In up to 80% of people with Lyme disease, an erythema migrans (EM) rash appears between 3 and 30 days after the tick bite. It shows up at the site of the bite, usually within a week, and grows bigger over time.

The rash sometimes takes on a “bull’s-eye” appearance. While it is an apparent sign of Lyme disease, it does not show up on everyone. It can also sometimes be difficult to detect in people with darker skin tones.

Click here to learn more about the appearance of a Lyme disease rash.

Arthritis with joint pain and swelling is one of the most common later stage symptoms of Lyme disease. Other symptoms that may appear later include:

  • neck stiffness and bad headaches
  • new body rashes
  • generalized body aches and pains
  • facial muscle weakness or palsy (drooping on one or both sides of the face)
  • irregular heart rhythm with palpitations
  • dizziness
  • shortness of breath
  • nerve pain and other types of shooting pain or tingling in the hands and feet
  • brain and spinal cord inflammation

People with Lyme disease may experience one or several of these later stage symptoms.

Possible complications of Lyme disease include:

  • heart problems, such as myocarditis or pericarditis
  • joint inflammation with large amounts of fluid, for example, Baker’s cyst in the knee
  • neurological problems, such as meningitis, cognitive difficulties, or encephalitis

Lyme carditis is a severe complication of Lyme disease that occurs when the Lyme bacteria enter the heart. People with Lyme carditis may experience heart palpitations, chest pain, shortness of breath, or fainting, in addition to other symptoms of the disease.

About 10% of people with Lyme develop posttreatment Lyme disease syndrome (PTLDS), or chronic Lyme disease, a condition in which certain symptoms of the disease linger after the completion of a course of treatment. Definitive research on the cause of PTLDS has yet to take place.

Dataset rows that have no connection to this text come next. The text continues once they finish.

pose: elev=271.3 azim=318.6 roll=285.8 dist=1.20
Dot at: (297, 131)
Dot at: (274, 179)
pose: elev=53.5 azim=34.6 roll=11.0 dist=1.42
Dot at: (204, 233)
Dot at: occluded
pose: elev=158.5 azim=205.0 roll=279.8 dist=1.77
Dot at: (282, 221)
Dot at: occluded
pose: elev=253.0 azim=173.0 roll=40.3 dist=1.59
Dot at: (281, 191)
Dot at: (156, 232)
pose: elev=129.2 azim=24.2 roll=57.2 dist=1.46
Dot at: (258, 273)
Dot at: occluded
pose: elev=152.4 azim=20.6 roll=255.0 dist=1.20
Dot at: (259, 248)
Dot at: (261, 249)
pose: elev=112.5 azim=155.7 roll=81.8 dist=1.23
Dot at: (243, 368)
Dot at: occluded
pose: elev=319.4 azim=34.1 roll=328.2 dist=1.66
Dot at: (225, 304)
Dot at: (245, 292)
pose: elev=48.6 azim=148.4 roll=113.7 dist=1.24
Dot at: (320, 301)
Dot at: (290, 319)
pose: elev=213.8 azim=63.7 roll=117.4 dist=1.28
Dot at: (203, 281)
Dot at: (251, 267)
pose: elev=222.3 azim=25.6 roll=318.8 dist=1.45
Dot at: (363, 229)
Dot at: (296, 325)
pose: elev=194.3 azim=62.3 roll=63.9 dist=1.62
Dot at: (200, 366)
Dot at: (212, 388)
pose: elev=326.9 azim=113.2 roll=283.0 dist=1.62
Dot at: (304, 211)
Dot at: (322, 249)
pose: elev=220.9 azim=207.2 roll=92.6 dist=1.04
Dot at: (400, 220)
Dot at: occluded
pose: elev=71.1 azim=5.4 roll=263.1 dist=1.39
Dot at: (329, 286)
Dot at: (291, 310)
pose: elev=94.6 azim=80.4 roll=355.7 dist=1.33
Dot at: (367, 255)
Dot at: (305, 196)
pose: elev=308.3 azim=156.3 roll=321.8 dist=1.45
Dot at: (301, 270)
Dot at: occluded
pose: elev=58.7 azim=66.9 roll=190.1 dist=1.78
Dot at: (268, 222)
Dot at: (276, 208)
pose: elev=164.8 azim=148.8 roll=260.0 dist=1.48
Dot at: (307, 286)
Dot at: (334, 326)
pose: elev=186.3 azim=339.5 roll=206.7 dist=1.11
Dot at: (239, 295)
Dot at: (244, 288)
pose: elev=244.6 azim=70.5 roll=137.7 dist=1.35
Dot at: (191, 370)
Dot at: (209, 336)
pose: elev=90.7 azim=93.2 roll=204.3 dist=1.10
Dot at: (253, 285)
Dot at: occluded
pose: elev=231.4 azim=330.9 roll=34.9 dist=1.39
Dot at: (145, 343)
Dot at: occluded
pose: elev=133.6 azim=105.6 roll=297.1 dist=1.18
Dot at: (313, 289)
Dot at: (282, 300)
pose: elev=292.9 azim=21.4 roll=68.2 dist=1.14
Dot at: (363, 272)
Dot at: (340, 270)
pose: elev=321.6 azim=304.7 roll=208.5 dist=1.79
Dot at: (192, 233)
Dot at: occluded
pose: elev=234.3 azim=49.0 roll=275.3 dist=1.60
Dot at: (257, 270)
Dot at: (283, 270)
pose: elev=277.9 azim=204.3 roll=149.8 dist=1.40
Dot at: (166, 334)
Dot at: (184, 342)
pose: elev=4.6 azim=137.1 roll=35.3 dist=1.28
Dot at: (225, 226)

In addition to complications, coinfection is a possibility. According to the CDC, coinfection — when a tick passes another disease over along with Lyme — occurs in up to 12% of cases. Ticks that transmit Lyme disease sometimes carry other diseases, such as babesiosis and anaplasmosis.

People with Lyme disease usually recover quickly with early intervention. A short course of oral antibiotics is effective in most cases. A doctor will usually prescribe a course of antibiotics that lasts about 2–3 weeks.

The National Institute of Allergy and Infectious Diseases suggest that additional courses of intravenous (IV) antibiotics do not have any benefit.

There is no treatment for PTLDS, but arthritis drugs and anti-inflammatories can help manage symptoms that persist after initial antibiotic treatment.

A person should see a doctor if they have a tick bite or have been in a tick-prone area and experience any of the above symptoms.

Some symptoms may take time to develop, or a person may not have noticed the tick, and it may have fallen off their body before they have any symptoms.

The CDC suggest that people not bring ticks in for testing. Tick testing facilities may not have vigorous quality control standards.

Lyme disease is the most common vector-borne disease. The number of cases of Lyme in the U.S. seems to be steadily increasing.

Lyme disease can cause a range of early symptoms, such as headache, fatigue, fever, and skin rash, while other symptoms may take longer to manifest.